Work instruction: How many of the lines below hold the string "linecap"? Say only the number.

Collected data:
>>>

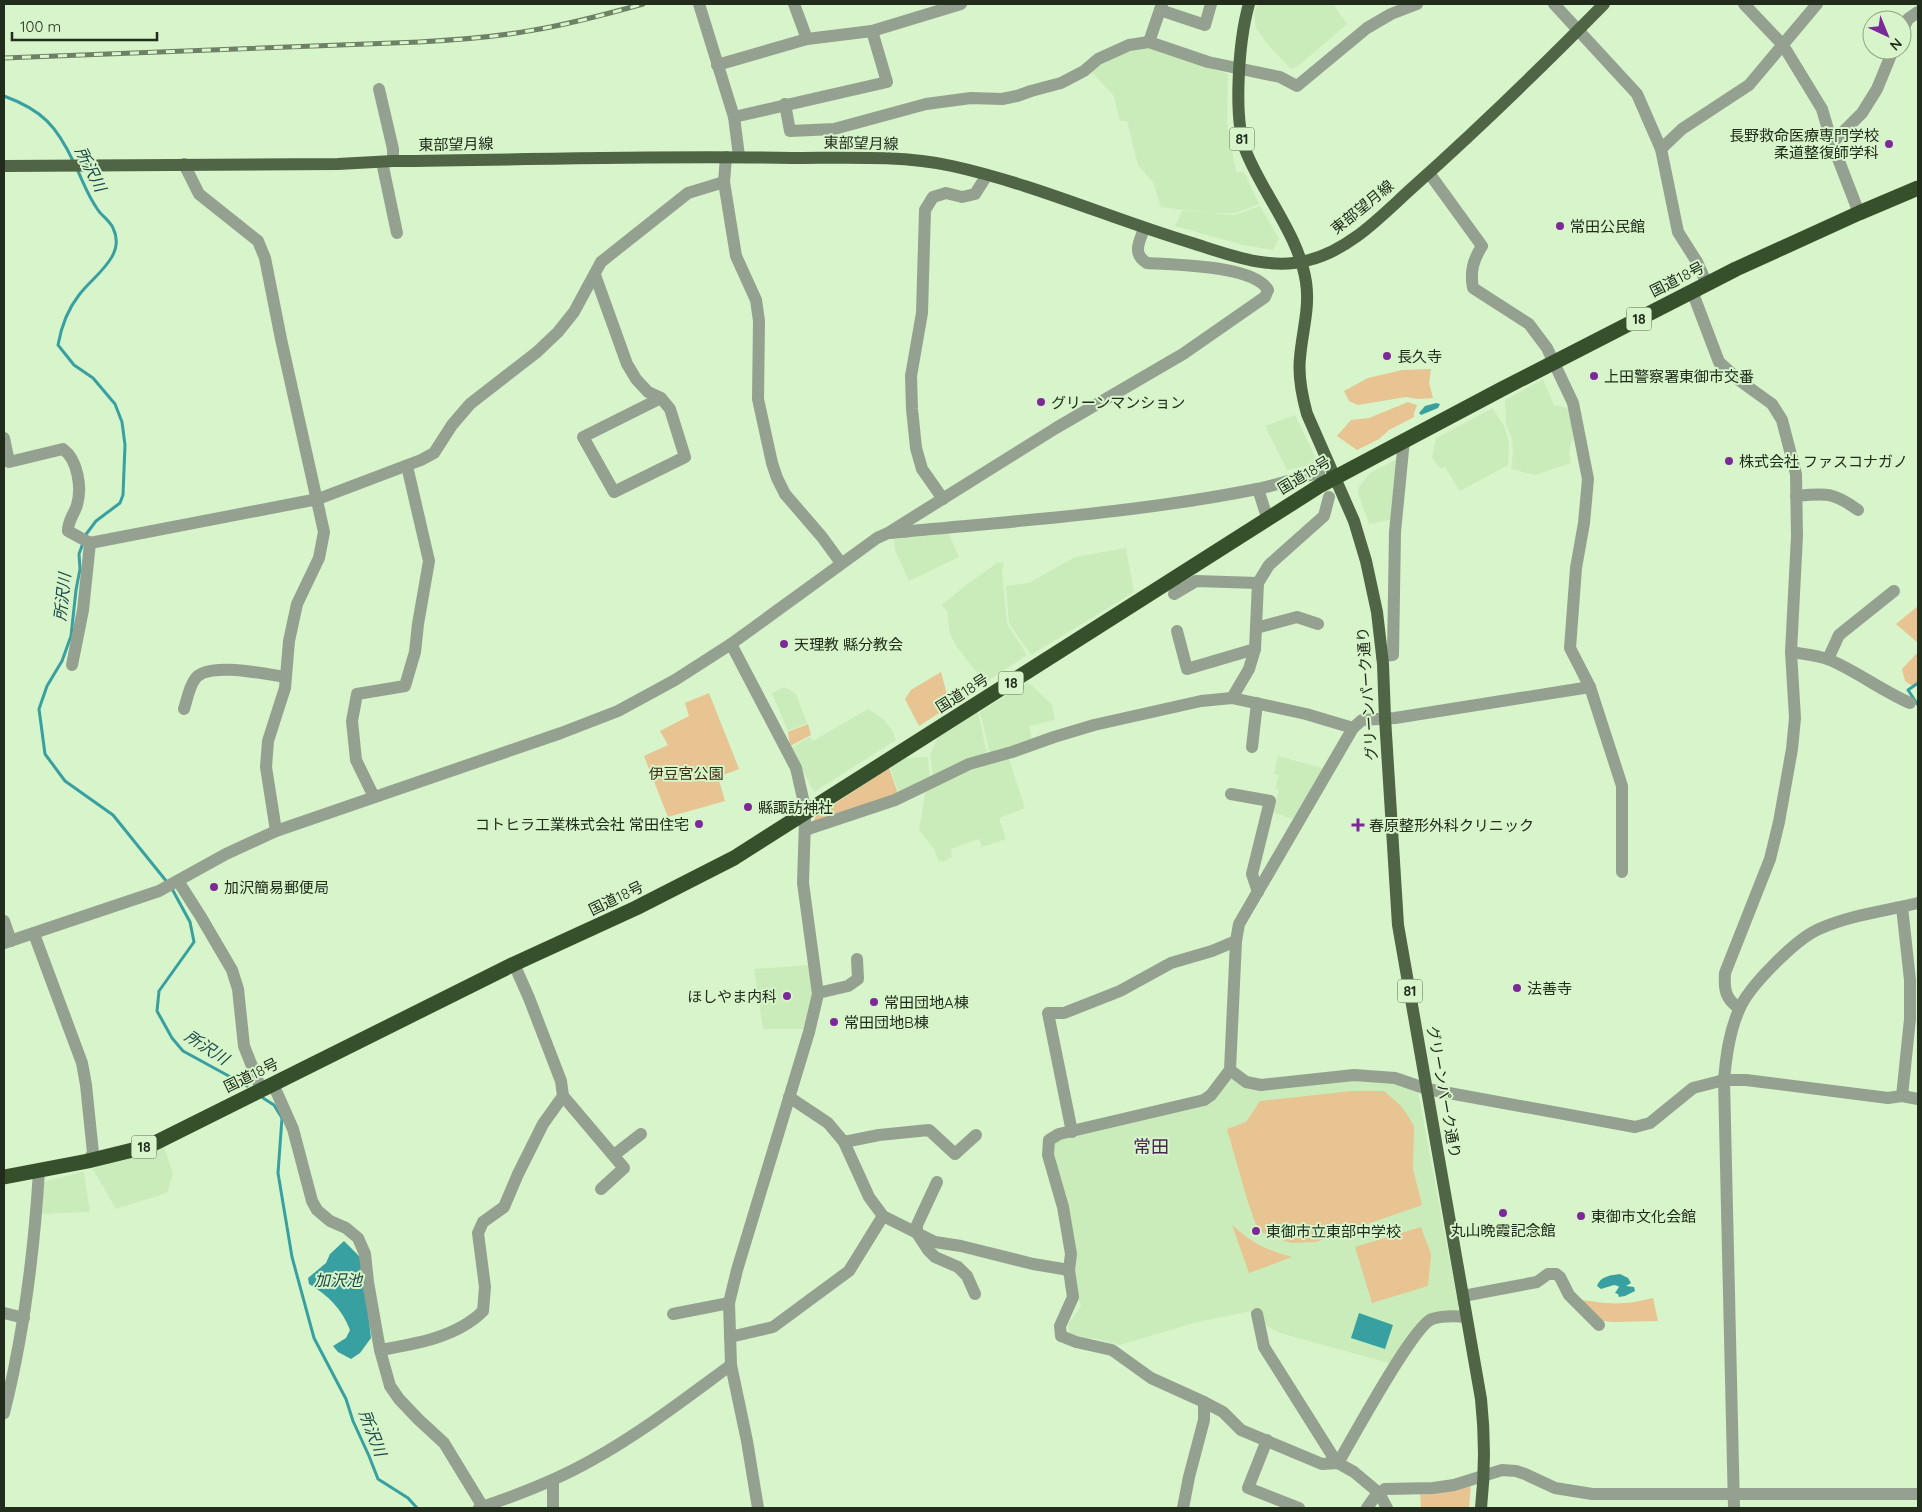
<svg xmlns="http://www.w3.org/2000/svg" width="1922" height="1512" font-family="Quicksand,'Noto Sans JP',sans-serif">
<rect width="100%" height="100%" fill="#d7f4ca"/>
<g fill="#caecbb">
<path d="M1258,4H1333L1347,24L1297,67L1291,69L1269,46L1256,28L1254,13Z"/>
<path d="M1143,48H1151L1228,74L1227,123L1236,172H1244L1259,204L1236,213H1206L1161,207L1153,182L1138,165L1127,121H1120L1114,96L1090,70L1129,50Z"/>
<path d="M1260,206L1279,239L1273,250L1243,245L1175,226L1182,211L1235,215Z"/>
<path d="M1543,379L1554,405L1567,408L1576,435L1571,443L1569,453L1571,463L1535,475L1511,469L1513,453L1512,439L1506,424L1505,400Z"/>
<path d="M1493,408L1505,428L1509,444L1508,465L1460,491L1445,467L1441,469L1432,458L1436,438Z"/>
<path d="M1295,415L1318,463L1287,470L1265,426Z"/>
<path d="M1397,459L1399,462L1390,520L1369,524L1358,493L1359,487L1370,473Z"/>
<path d="M949,534L959,557L909,581L895,550L894,539Z"/>
<path d="M1126,548L1134,592L1031,655L1009,623L1006,586L1029,583L1075,557Z"/>
<path d="M1004,562L1002,573L1007,624L1027,655L985,683L957,647L950,634L947,611L941,605L973,580L997,563Z"/>
<path d="M1028,682L1052,705L1055,720L1029,726L1032,742L990,753L980,712Z"/>
<path d="M784,687L796,694L807,723L788,731L772,693Z"/>
<path d="M868,709L882,718L892,730L896,740L814,792L791,748L810,737L813,741Z"/>
<path d="M978,712L987,754L933,776L930,755L937,738Z"/>
<path d="M1008,756L1025,808L999,818L1006,839L982,847L979,839L951,849L952,857L943,862L938,860L934,849L919,830L926,788L970,768Z"/>
<path d="M1278,756L1325,769L1295,820L1273,812L1279,790L1275,788L1279,775L1274,774Z"/>
<path d="M928,757L930,779L899,794L890,768L906,758Z"/>
<path d="M810,965L812,986V1004L803,1029H763L754,969Z"/>
<path d="M1230,1070L1245,1082L1354,1075L1417,1086L1460,1315L1431,1318L1392,1364L1280,1333L1255,1319L1252,1311L1197,1322L1120,1345L1092,1338L1076,1342L1069,1336L1068,1324L1081,1306L1069,1270L1049,1140L1204,1100Z"/>
<path d="M163,1144L173,1174L167,1193L116,1209L93,1169Z"/>
<path d="M82,1172L84,1173L90,1212L40,1214L44,1184L46,1181Z"/>
</g>
<g fill="#e7c491">
<path d="M1431,369L1429,383L1433,398L1418,399L1406,397L1358,405L1349,401L1344,391L1368,378L1402,370Z"/>
<path d="M1408,402L1417,405L1414,413V417L1389,430L1379,439L1357,450L1337,436L1351,420L1369,418Z"/>
<path d="M1918,606V643L1896,624Z"/>
<path d="M1918,652V685L1914,687L1905,681L1902,669Z"/>
<path d="M941,672L950,706L919,726L905,699L911,690Z"/>
<path d="M709,693L739,769L718,777L725,801L668,817L644,756L668,745L660,731L689,716L685,703Z"/>
<path d="M808,724L811,735L790,746L788,732Z"/>
<path d="M889,768L898,794L813,823L815,817Z"/>
<path d="M1352,1091H1384L1401,1106L1408,1116L1414,1126L1413,1169L1422,1205L1316,1242L1291,1243L1258,1231L1247,1199L1227,1129L1246,1122L1260,1101Z"/>
<path d="M1232,1225C1252,1243 1266,1250 1292,1257L1249,1273Z"/>
<path d="M1421,1227L1431,1254L1428,1286L1372,1303L1355,1247Z"/>
<path d="M1653,1298L1658,1321L1612,1322L1597,1320L1576,1299C1608,1304 1621,1306 1653,1298Z"/>
<path d="M1471,1484L1469,1508H1421L1420,1491Z"/>
</g>
<g fill="#38a0a1">
<path d="M1436,403L1440,404L1438,408L1421,415L1419,413L1425,406Z"/>
<path d="M344,1241L362,1259L361,1269L357,1275L366,1293L371,1338L360,1353L351,1359L338,1352L333,1346L346,1338L350,1330C342,1309 329,1296 309,1284L308,1278L326,1263L330,1254Z"/>
<path d="M1620,1274L1628,1278L1631,1283L1626,1286L1634,1287L1635,1291L1625,1296L1619,1297L1618,1294L1615,1293L1619,1287L1618,1286L1614,1285L1601,1289L1597,1286C1600,1276 1612,1275 1620,1274Z"/>
<path d="M1359,1313L1393,1325L1385,1349L1351,1338Z"/>
</g>
<g fill="none" stroke-linecap="round" stroke-linejoin="round">
<g stroke="#38a0a1" stroke-width="3">
<path d="M4,96C42,110 57,126 74,163"/>
<path d="M77,169C84,184 88,196 98,210C102,216 110,221 113,228C127,256 93,276 79,295C68,309 61,328 58,345L74,365L93,378L115,404L122,422L125,445L123,495L120,503L96,521L84,537"/>
<path d="M83,543L79,554L80,569L76,590L71,636L62,661L47,686L39,709L45,754L65,781L113,815L167,882"/>
<path d="M1918,683L1908,690L1918,705"/>
<path d="M171,887L190,922L194,942L159,991L157,1011L172,1038L183,1051L247,1086"/>
<path d="M263,1098L274,1105L282,1118L278,1173L292,1257L314,1338L346,1399L353,1421L369,1456L378,1479L408,1498L417,1508"/>
</g>
<g stroke="#95a190" stroke-width="12">
<path d="M699,4L734,117L739,156"/>
<path d="M794,4L807,39"/>
<path d="M1554,4L1637,94L1661,149L1678,232L1697,262L1707,284"/>
<path d="M1744,4L1783,45L1822,109L1832,143L1859,213"/>
<path d="M1160,10L1205,25L1211,4"/>
<path d="M1902,31L1908,19L1918,12"/>
<path d="M1149,42L1162,4"/>
<path d="M717,65L807,39L872,31L961,4"/>
<path d="M379,89L393,149V161"/>
<path d="M785,104L790,131L834,129L926,104L971,98L1002,99L1017,96L1031,91L1061,83L1084,71L1098,59L1129,45L1149,42L1208,62L1280,77L1297,86L1367,28L1391,14L1417,4"/>
<path d="M734,117L887,82L872,31"/>
<path d="M1832,143L1862,113L1877,89L1893,50"/>
<path d="M1661,149L1682,129L1749,85L1817,4"/>
<path d="M726,157L724,182L736,256L756,300L759,321L758,399L772,463L777,478L785,494L822,537L841,563"/>
<path d="M382,162L397,233"/>
<path d="M184,164L199,194L258,241L265,258L281,339L324,532L319,558L297,604L289,641L285,688L268,741L266,767L276,831"/>
<path d="M1429,173L1482,246C1473,260 1470,272 1473,288L1529,324L1547,348L1573,403L1588,479L1584,523L1576,568L1570,648L1590,687L1622,786V872"/>
<path d="M595,275L627,364L636,379L648,392L661,398L670,409L685,457L614,492L583,437L661,398"/>
<path d="M1692,291L1719,362L1740,381L1772,404L1782,420L1796,474L1797,536L1791,652L1795,718L1792,749L1779,822L1770,859L1725,973C1724,989 1725,999 1739,1008"/>
<path d="M4,438L9,462L63,449C78,460 82,488 77,505C74,515 68,520 68,531L90,543L318,499L421,460L434,453L452,425L470,404L537,352L558,332L574,312L601,262L688,193L724,182"/>
<path d="M1258,489L1267,517"/>
<path d="M1796,496C1826,493 1833,492 1858,510"/>
<path d="M943,499L922,469L916,448L912,409L911,376L922,313L925,210L933,197L946,193L962,197L975,194L987,175"/>
<path d="M891,533C1013,521 1137,513 1257,489C1278,485 1298,477 1319,473"/>
<path d="M1174,594L1196,581L1258,583"/>
<path d="M1256,628L1297,617L1318,624"/>
<path d="M1177,631L1187,669L1255,649"/>
<path d="M731,644L796,768L804,803L805,821L803,883L818,994L809,1032L737,1270L729,1303L731,1365L747,1441L758,1508"/>
<path d="M1791,652C1803,654 1818,655 1830,660C1858,672 1882,691 1910,703"/>
<path d="M1382,656L1393,655L1395,532L1404,440"/>
<path d="M1828,659L1839,635L1894,591"/>
<path d="M72,665L83,610L90,543"/>
<path d="M1232,698L1249,669L1255,649L1258,583L1269,565L1324,516L1329,497"/>
<path d="M184,709C187,700 189,687 195,679C207,661 265,674 285,677"/>
<path d="M1252,747L1257,703"/>
<path d="M1231,794L1270,801L1252,874L1258,892"/>
<path d="M374,797L356,760L352,721L357,694L405,686L415,652L418,624L429,561L407,466"/>
<path d="M805,830L895,800L969,764L1012,752L1054,737L1094,725L1201,701L1232,698L1306,714L1353,728"/>
<path d="M178,881L201,917L232,970L238,989L244,1046L261,1089"/>
<path d="M1902,907L1910,980V1019L1902,1096"/>
<path d="M4,921L11,941"/>
<path d="M34,934L82,1063L86,1085L93,1153L88,1161"/>
<path d="M4,943L159,891L226,854L276,831L561,733L618,711L675,680L731,644L877,538L888,533L1056,428L1183,354L1265,297L1268,290C1254,265 1174,265 1147,263C1132,254 1139,242 1144,229"/>
<path d="M818,993L848,986L858,979L857,959"/>
<path d="M1230,1070L1246,1082L1261,1085L1354,1075L1395,1078L1427,1089L1635,1127L1650,1123L1693,1088L1724,1080H1746L1888,1098L1902,1096L1918,1099"/>
<path d="M273,1084L293,1129L312,1201L317,1210L330,1221L346,1228L358,1238L365,1254L368,1282L380,1350L390,1386L399,1399L418,1419L444,1443L483,1507"/>
<path d="M563,1096L624,1168L601,1189"/>
<path d="M789,1097L828,1123L844,1142L869,1197L883,1216L935,1242L961,1246L1033,1264L1069,1270"/>
<path d="M1072,1132L1048,1013H1064L1120,991L1171,963L1212,951L1236,941"/>
<path d="M844,1142L879,1135L929,1130L955,1154L976,1135"/>
<path d="M614,1155L641,1134"/>
<path d="M937,1182L917,1225V1233L928,1250L935,1257L958,1267L967,1276L975,1294"/>
<path d="M1463,1296L1537,1282L1548,1274H1556L1560,1277L1569,1295L1599,1325"/>
<path d="M4,1313L24,1318"/>
<path d="M673,1314L729,1303"/>
<path d="M1257,1314L1264,1347L1332,1455V1463"/>
<path d="M730,1337L773,1327L849,1271L883,1216"/>
<path d="M380,1350C416,1344 457,1337 483,1311L485,1287L478,1233L483,1222L504,1207L518,1174L543,1124L563,1096L561,1081L529,998L514,964"/>
<path d="M4,1413C24,1334 34,1253 39,1171"/>
<path d="M1267,1440L1248,1488L1299,1508"/>
<path d="M1338,1463C1352,1439 1413,1326 1432,1319C1442,1316 1456,1316 1466,1317"/>
<path d="M553,1480V1508"/>
<path d="M479,1508C518,1495 557,1480 592,1460C641,1433 686,1398 731,1365"/>
<path d="M1183,1508L1189,1477L1204,1420V1402"/>
<path d="M1367,1508L1374,1498L1385,1489L1433,1488L1454,1485L1502,1470L1516,1471L1525,1474L1555,1488L1592,1494H1918"/>
<path d="M1387,1508L1379,1493L1354,1472L1338,1463L1322,1464L1241,1430L1223,1412L1204,1402L1151,1378L1112,1350L1076,1342L1061,1336L1060,1326L1073,1297L1069,1270L1071,1254L1063,1207L1048,1155L1049,1140L1059,1134L1204,1100L1211,1095L1230,1070L1236,941L1239,924L1353,728L1362,720L1395,718L1590,687"/>
<path d="M1734,1508L1724,1080C1726,1057 1729,1032 1739,1010C1748,987 1796,939 1819,929C1850,915 1885,911 1918,903"/>
</g>
<g stroke="#506546" stroke-width="12">
<path d="M1249,4C1239,39 1232,121 1247,154C1265,197 1299,236 1306,282C1310,308 1302,332 1300,358C1298,376 1302,396 1307,414L1354,521L1366,561L1377,612L1383,664L1385,718L1398,925L1481,1399C1485,1436 1485,1472 1481,1508"/>
<path d="M4,166L338,164L393,161C526,160 659,155 792,158C843,158 902,155 952,166C1034,184 1112,219 1192,243C1230,255 1270,271 1309,260C1350,250 1382,215 1412,188C1478,129 1542,67 1604,4"/>
</g>
<path stroke="#37502c" stroke-width="15" d="M4,1177L88,1161L149,1146L514,964L636,908L734,858L1321,485L1502,389L1736,269L1859,213L1918,188"/>
<defs>
<path id="rail" d="M4,58L419,42C457,40 496,37 534,30C571,24 607,14 643,4"/>
</defs>
<use href="#rail" stroke="#6e8166" stroke-width="5"/>
<use href="#rail" stroke="#d7f4ca" stroke-width="3" stroke-dasharray="9" stroke-linecap="butt"/>
</g>
<g fill="#7c2898" stroke="#d7f4ca" stroke-width="2">
<circle cx="1889" cy="144" r="5"/>
<circle cx="1560" cy="226" r="5"/>
<circle cx="1387" cy="356" r="5"/>
<circle cx="1594" cy="376" r="5"/>
<circle cx="1041" cy="402" r="5"/>
<circle cx="1729" cy="461" r="5"/>
<circle cx="784" cy="644" r="5"/>
<circle cx="748" cy="807" r="5"/>
<circle cx="699" cy="824" r="5"/>
<path d="M1355.5 817.5h5v5h5v5h-5v5h-5v-5h-5v-5h5z"/>
<circle cx="214" cy="887" r="5"/>
<circle cx="1517" cy="988" r="5"/>
<circle cx="787" cy="996" r="5"/>
<circle cx="874" cy="1002" r="5"/>
<circle cx="834" cy="1022" r="5"/>
<circle cx="1503" cy="1213" r="5"/>
<circle cx="1581" cy="1216" r="5"/>
<circle cx="1256" cy="1231" r="5"/>
</g>
<g text-anchor="middle" dominant-baseline="central" stroke-width="4" stroke-linejoin="round" paint-order="stroke">
<g fill="#d7f4ca" stroke="#586850" stroke-width="1">
<rect x="1229.5" y="127.5" width="25" height="23" rx="4"/>
<rect x="1626.5" y="307.5" width="25" height="23" rx="4"/>
<rect x="998.5" y="671.5" width="25" height="23" rx="4"/>
<rect x="1397.5" y="979.5" width="25" height="23" rx="4"/>
<rect x="131.5" y="1135.5" width="25" height="23" rx="4"/>
</g>
<g font-size="14" font-weight="bold" fill="#212c1c">
<text x="1242" y="139">81</text>
<text x="1639" y="319">18</text>
<text x="1011" y="683">18</text>
<text x="1410" y="991">81</text>
<text x="144" y="1147">18</text>
</g>
<g font-size="15" fill="#212c1c" stroke="#d7f4ca" text-anchor="start">
<text x="1879" y="135" text-anchor="end">長野救命医療専門学校<tspan x="1879" dy="17">柔道整復師学科</tspan></text>
<text x="1570" y="226">常田公民館</text>
<text x="1397" y="356">長久寺</text>
<text x="1604" y="376">上田警察署東御市交番</text>
<text x="1051" y="402">グリーンマンション</text>
<text x="1739" y="461">株式会社 ファスコナガノ</text>
<text x="794" y="644">天理教 縣分教会</text>
<text x="758" y="807">縣諏訪神社</text>
<text x="689" y="824" text-anchor="end">コトヒラ工業株式会社 常田住宅</text>
<text x="1369" y="825">春原整形外科クリニック</text>
<text x="224" y="887">加沢簡易郵便局</text>
<text x="1527" y="988">法善寺</text>
<text x="777" y="996" text-anchor="end">ほしやま内科</text>
<text x="884" y="1002">常田団地A棟</text>
<text x="844" y="1022">常田団地B棟</text>
<text x="1591" y="1216">東御市文化会館</text>
<text x="1503" y="1230" text-anchor="middle">丸山晩霞記念館</text>
<text x="1266" y="1231">東御市立東部中学校</text>
</g>
<g font-size="15" fill="#212c1c" stroke="#d7f4ca">
<text transform="translate(861 143) rotate(1)">東部望月線</text>
<text transform="translate(456 144) rotate(-1)">東部望月線</text>
<text transform="translate(1362 207) rotate(-39)">東部望月線</text>
<text transform="translate(1677 279) rotate(-27)">国道18号</text>
<text transform="translate(1304 475) rotate(-31)">国道18号</text>
<text transform="translate(962 693) rotate(-32)">国道18号</text>
<text transform="translate(1367 694) rotate(-94)">グリーンパーク通り</text>
<text transform="translate(616 898) rotate(-26)">国道18号</text>
<text transform="translate(251 1075) rotate(-26)">国道18号</text>
<text transform="translate(1444 1092) rotate(80)">グリーンパーク通り</text>
</g>
<g font-size="15" fill="#3b2a0e" stroke="#d7f4ca">
<text x="686" y="773">伊豆宮公園</text>
</g>
<g font-size="16" font-style="italic" fill="#1b4949" stroke="#d7f4ca">
<text transform="translate(91 169) rotate(63)">所沢川</text>
<text transform="translate(62 597) rotate(-84)">所沢川</text>
<text transform="translate(207 1047) rotate(33)">所沢川</text>
<text x="338" y="1280">加沢池</text>
<text transform="translate(373 1433) rotate(69)">所沢川</text>
</g>
<g font-size="18" fill="#4b2359" stroke="#d7f4ca">
<text x="1151" y="1146">常田</text>
</g>
</g>
<rect width="1922" height="1512" fill="none" stroke="#212c1c" stroke-width="10"/>
<g transform="translate(1887 35) rotate(136)"><circle r="24" fill="#d7f4ca" stroke="#8ea484"/>
<path d="M0-4L9 19L0 12L-9 19Z" fill="#7c2898"/>
<text y="-8" font-size="14" font-weight="bold" text-anchor="middle" fill="#212c1c">N</text>
</g>
<path d="M12 32v8h145v-8" fill="none" stroke="#212c1c" stroke-width="2.5"/>
<text x="20" y="32" font-size="15" fill="#212c1c" stroke="#d7f4ca" stroke-width="4" paint-order="stroke">100 m</text>
</svg>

<<<

Result of this exercise: 2